COLLECTED DATA:
[Start of Attachment]

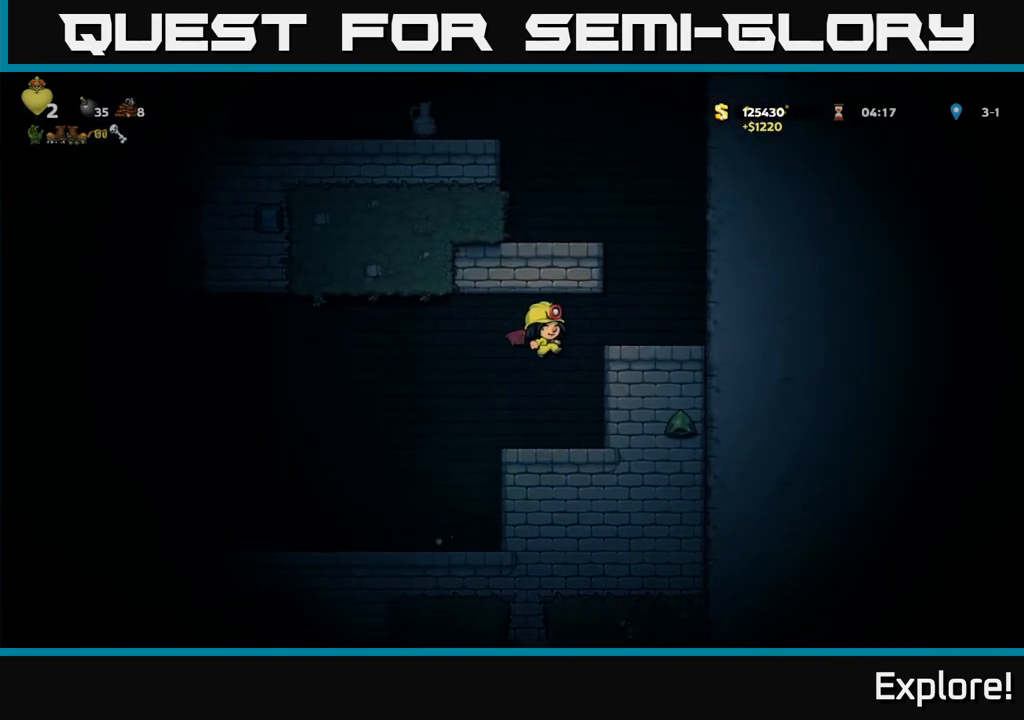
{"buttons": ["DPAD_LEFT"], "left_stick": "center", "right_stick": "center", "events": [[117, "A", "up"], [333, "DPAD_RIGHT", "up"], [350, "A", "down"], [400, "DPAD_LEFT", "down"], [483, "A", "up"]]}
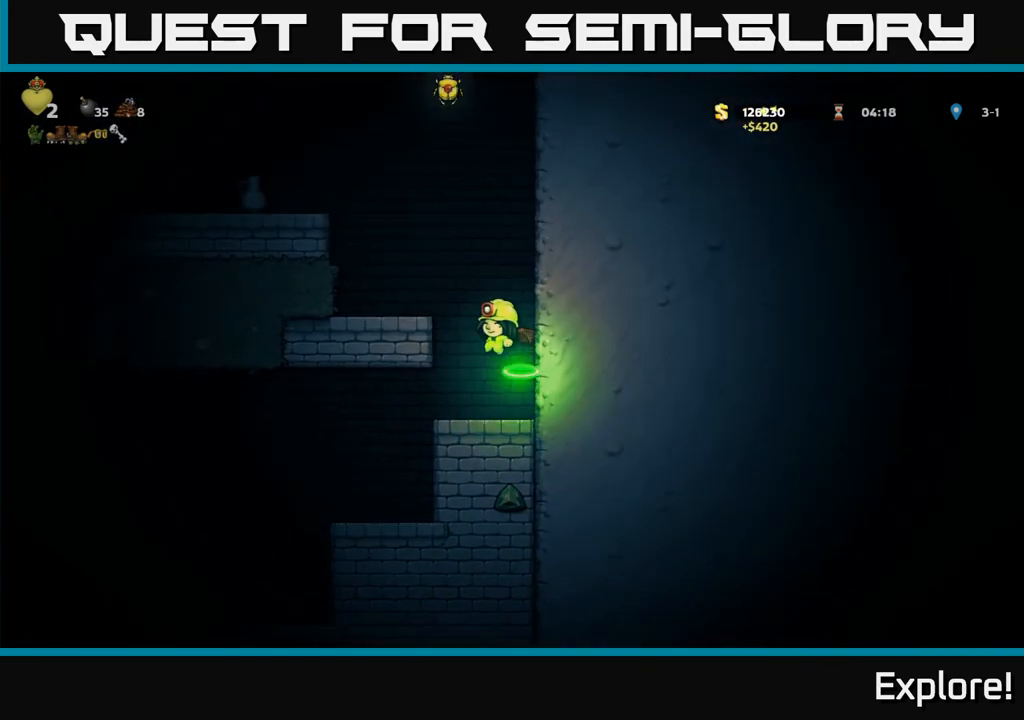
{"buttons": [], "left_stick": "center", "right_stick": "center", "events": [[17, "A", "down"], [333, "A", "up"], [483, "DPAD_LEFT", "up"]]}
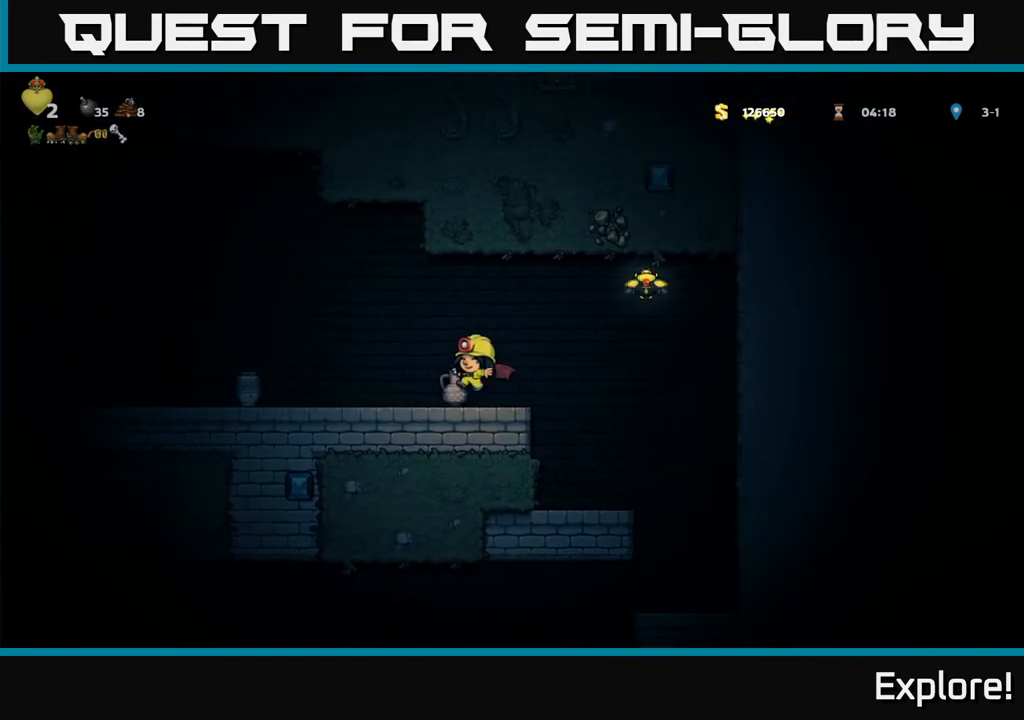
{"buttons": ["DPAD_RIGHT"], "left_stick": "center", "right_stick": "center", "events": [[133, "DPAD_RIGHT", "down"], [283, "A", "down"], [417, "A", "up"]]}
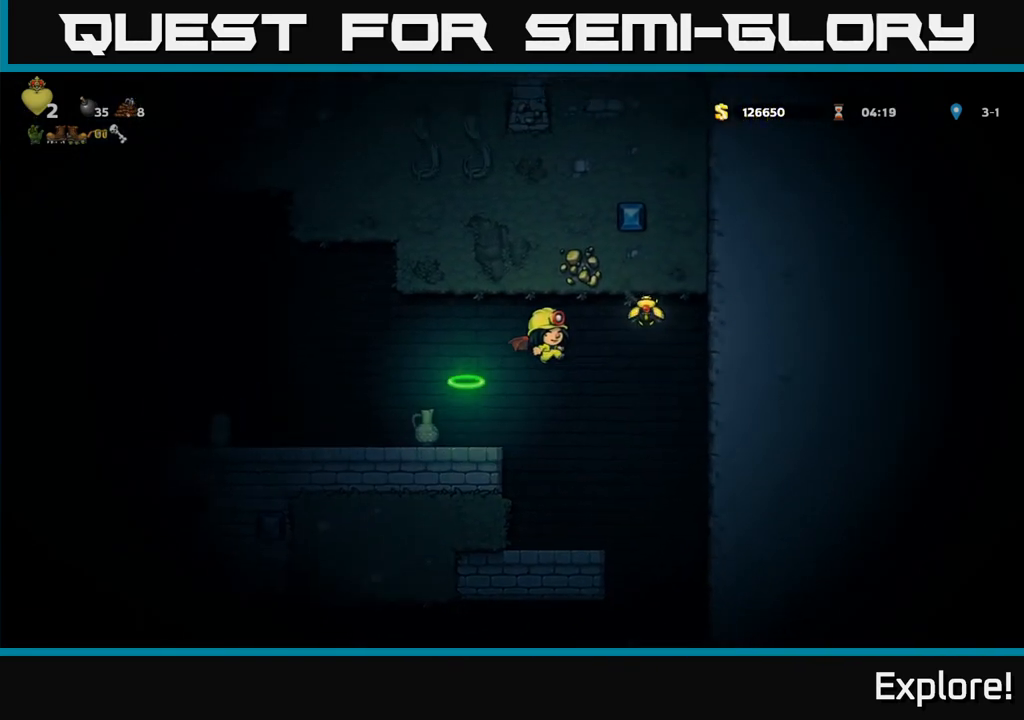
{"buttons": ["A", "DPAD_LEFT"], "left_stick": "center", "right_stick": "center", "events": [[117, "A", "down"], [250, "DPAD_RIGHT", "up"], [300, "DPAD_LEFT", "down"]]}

[End of Attachment]

ACTION ITEM: Go through the material above and print all of it exactly, except the pictures.

THE ANSWER:
{"buttons": ["DPAD_LEFT"], "left_stick": "center", "right_stick": "center", "events": [[117, "A", "up"], [333, "DPAD_RIGHT", "up"], [350, "A", "down"], [400, "DPAD_LEFT", "down"], [483, "A", "up"]]}
{"buttons": [], "left_stick": "center", "right_stick": "center", "events": [[17, "A", "down"], [333, "A", "up"], [483, "DPAD_LEFT", "up"]]}
{"buttons": ["DPAD_RIGHT"], "left_stick": "center", "right_stick": "center", "events": [[133, "DPAD_RIGHT", "down"], [283, "A", "down"], [417, "A", "up"]]}
{"buttons": ["A", "DPAD_LEFT"], "left_stick": "center", "right_stick": "center", "events": [[117, "A", "down"], [250, "DPAD_RIGHT", "up"], [300, "DPAD_LEFT", "down"]]}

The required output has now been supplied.